STATED TASK: Return the following listing unchanged, line for line.
[START OF STORED ROWS]
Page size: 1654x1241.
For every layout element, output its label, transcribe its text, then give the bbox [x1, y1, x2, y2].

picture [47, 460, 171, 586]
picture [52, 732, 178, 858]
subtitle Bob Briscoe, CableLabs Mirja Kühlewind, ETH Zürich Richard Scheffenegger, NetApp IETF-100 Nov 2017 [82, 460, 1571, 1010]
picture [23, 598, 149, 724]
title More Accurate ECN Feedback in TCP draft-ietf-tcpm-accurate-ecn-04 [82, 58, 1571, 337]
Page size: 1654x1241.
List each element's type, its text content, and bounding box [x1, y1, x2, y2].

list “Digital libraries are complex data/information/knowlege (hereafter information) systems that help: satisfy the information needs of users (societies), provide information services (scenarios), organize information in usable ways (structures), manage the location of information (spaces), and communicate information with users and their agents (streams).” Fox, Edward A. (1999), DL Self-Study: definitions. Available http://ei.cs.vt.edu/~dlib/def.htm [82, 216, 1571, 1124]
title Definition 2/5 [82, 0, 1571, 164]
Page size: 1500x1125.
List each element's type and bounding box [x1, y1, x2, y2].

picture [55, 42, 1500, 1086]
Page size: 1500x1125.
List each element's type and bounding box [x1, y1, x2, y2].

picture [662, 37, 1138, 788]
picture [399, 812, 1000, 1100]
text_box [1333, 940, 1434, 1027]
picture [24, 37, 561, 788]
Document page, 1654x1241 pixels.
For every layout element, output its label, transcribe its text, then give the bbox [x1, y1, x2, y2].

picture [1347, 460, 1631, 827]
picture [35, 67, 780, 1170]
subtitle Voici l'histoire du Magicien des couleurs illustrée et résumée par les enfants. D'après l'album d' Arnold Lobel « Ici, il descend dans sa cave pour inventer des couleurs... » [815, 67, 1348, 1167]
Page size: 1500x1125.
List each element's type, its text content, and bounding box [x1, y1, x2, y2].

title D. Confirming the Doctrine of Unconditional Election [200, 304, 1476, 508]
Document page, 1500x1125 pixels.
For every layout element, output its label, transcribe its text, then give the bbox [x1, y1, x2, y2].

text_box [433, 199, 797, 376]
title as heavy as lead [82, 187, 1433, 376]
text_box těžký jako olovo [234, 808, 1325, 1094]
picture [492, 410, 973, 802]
[END OF STORED ROWS]
ANSWER TO THIS TASK:
Page size: 1654x1241.
For every layout element, output its label, transcribe its text, then give the bbox [x1, y1, x2, y2].

picture [47, 460, 171, 586]
picture [52, 732, 178, 858]
subtitle Bob Briscoe, CableLabs Mirja Kühlewind, ETH Zürich Richard Scheffenegger, NetApp IETF-100 Nov 2017 [82, 460, 1571, 1010]
picture [23, 598, 149, 724]
title More Accurate ECN Feedback in TCP draft-ietf-tcpm-accurate-ecn-04 [82, 58, 1571, 337]
Page size: 1654x1241.
List each element's type, its text content, and bounding box [x1, y1, x2, y2].

list “Digital libraries are complex data/information/knowlege (hereafter information) systems that help: satisfy the information needs of users (societies), provide information services (scenarios), organize information in usable ways (structures), manage the location of information (spaces), and communicate information with users and their agents (streams).” Fox, Edward A. (1999), DL Self-Study: definitions. Available http://ei.cs.vt.edu/~dlib/def.htm [82, 216, 1571, 1124]
title Definition 2/5 [82, 0, 1571, 164]
Page size: 1500x1125.
List each element's type and bounding box [x1, y1, x2, y2].

picture [55, 42, 1500, 1086]
Page size: 1500x1125.
List each element's type and bounding box [x1, y1, x2, y2].

picture [662, 37, 1138, 788]
picture [399, 812, 1000, 1100]
text_box [1333, 940, 1434, 1027]
picture [24, 37, 561, 788]
Document page, 1654x1241 pixels.
For every layout element, output its label, transcribe its text, then give the bbox [x1, y1, x2, y2].

picture [1347, 460, 1631, 827]
picture [35, 67, 780, 1170]
subtitle Voici l'histoire du Magicien des couleurs illustrée et résumée par les enfants. D'après l'album d' Arnold Lobel « Ici, il descend dans sa cave pour inventer des couleurs... » [815, 67, 1348, 1167]
Page size: 1500x1125.
List each element's type, its text content, and bounding box [x1, y1, x2, y2].

title D. Confirming the Doctrine of Unconditional Election [200, 304, 1476, 508]
Document page, 1500x1125 pixels.
For every layout element, output its label, transcribe its text, then give the bbox [x1, y1, x2, y2].

text_box [433, 199, 797, 376]
title as heavy as lead [82, 187, 1433, 376]
text_box těžký jako olovo [234, 808, 1325, 1094]
picture [492, 410, 973, 802]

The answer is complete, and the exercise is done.